2 Reasons Why Descriptive Product Names Make Most Sense In An Inbound Marketing World

How technology start-ups get in trouble

When a technology start-up finally releases product, it often feels like giving birth. It only seems natural for the founding team to give this new creation a singular and inspiring name that could become a brand on its own. In some cases, the company may have developed a wider product platform that leads to the packaging of multiple solutions. It continues to feel just natural to give these product offspring singular names as well… That’s where some companies get in trouble with their branding and their visibility in the marketplace.

These start-ups suddenly find themselves promoting a company name, a platform name and several solution names, sometimes with little regard to coherent naming conventions. Prospects, who are looking for a solution to their specific problem get exposed to these multiple brands from the get-go and have to spend precious mental energy and time trying to understand what solutions provides what features.

You hear sales reps leading with technology and product names in presentations trying to convince customers that one particular solution is the perfect fit for their problem. Many of the prospects flinch as they are not ready to buy yet. They are just trying to learn more about the company’s core capabilities and assess if these could be of help. Others just get confused and have a hard time to remember what name matches the solution that was presented to them.

The Internet has made the problem worse

In a world where the buyers begin their search for solutions on the Internet and will not engage a vendor until they are somehow educated on the subject and are 60-70% through their purchasing cycle, supporting multiple product ‘brands’ is a real problem. Here’s why.

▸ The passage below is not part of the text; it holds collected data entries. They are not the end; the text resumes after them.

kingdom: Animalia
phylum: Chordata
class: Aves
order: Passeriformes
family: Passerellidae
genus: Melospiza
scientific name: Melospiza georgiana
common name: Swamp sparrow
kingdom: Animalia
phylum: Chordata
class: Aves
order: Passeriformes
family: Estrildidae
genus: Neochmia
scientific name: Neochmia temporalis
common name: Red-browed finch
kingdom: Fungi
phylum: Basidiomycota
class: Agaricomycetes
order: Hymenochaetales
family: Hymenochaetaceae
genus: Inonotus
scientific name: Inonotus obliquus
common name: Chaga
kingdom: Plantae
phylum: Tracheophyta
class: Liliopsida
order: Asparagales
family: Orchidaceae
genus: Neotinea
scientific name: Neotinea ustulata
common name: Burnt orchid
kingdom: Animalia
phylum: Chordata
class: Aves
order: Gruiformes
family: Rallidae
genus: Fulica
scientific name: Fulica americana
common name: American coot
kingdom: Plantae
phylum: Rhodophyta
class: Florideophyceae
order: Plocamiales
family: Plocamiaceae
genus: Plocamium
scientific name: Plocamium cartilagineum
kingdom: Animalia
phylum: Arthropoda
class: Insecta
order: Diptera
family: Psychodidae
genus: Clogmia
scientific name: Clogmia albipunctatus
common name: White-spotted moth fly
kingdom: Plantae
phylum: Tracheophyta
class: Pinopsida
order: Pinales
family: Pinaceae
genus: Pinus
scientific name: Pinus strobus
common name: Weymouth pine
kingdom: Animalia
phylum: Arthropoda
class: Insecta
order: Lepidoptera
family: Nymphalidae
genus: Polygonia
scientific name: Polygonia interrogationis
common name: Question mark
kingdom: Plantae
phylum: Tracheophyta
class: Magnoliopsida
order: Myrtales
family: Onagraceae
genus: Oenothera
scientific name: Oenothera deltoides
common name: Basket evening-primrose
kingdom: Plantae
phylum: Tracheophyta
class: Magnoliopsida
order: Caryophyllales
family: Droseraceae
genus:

In emerging, immature technology markets, most Internet searches for technical solutions mostly start by typing descriptive terms of the problem or the solution in your favorite search engine and are led by questions such as: Are there others out there that have the same problem? How did they overcome the problem? Did they find solutions that addressed that problem? What are the pros and cons possible alternatives? What are their reviews of those solutions?

In such a world, pushing multiple brands can become a real problem for 2 main reasons:

  • Poor search results: If most prospects start their search with descriptive terms (example: “best storage management for SMB”), it is very likely that the company’s branded product will rank very low in the search results and be ‘invisible’ to the prospect. The prospect did not search for the product brand and the search engine did not index the description of the product. Attaching keywords to some key pages may help some, but the fundamental problem remains.
  • Brand dilution: Pushing multiple brands inevitably dilutes your recognition in the marketplace and makes it more difficult to be memorable and immediately recognizable. Some prospects refer to the solution by the company name, same refer to it by the platform name while others use the actual product name. That doesn’t make for an efficient replication of the signal and the association between who you are and what you stand for is much more tenuous.

This is what the market leading companies do

The market leaders focus on one main brand and give descriptive product names to their products, to capitalize on:

  1. Search Engine Optimization: they want the description of their products to be indexed by the search engines and to rank high in searches for those terms. They want to be found by customers that rely on the internet to search for a solution and for their market education.
  2. Strong Brand Identity: they want their company name to be easily identified with the market they operate in. Descriptive product names preceded by the company name reinforce the company brand.*

An example of this is HubSpot. HubSpot is a software company that has become synonymous with Inbound Marketing. Their naming conventions is pretty simple:

  • Their company name/brand is HubSpot
  • They platform name is HubSpot
  • Their product names are descriptiveandare preceded by the company name
    • HubSpot Analytics
    • HubSpot Workflows
    • Etc…

If you look at companies as diverse as Oracle, IBM, Apptio, Metricstream,… you will notice the same pattern.

This has been proven over and over. So keep is simple: focus on one company brand and use descriptive terms for your products.


* Note: just make sure not to choose a descriptive name for your company name. That doesn’t work, as you will be indistinguishable from the generic use of that name by everyone else in the market.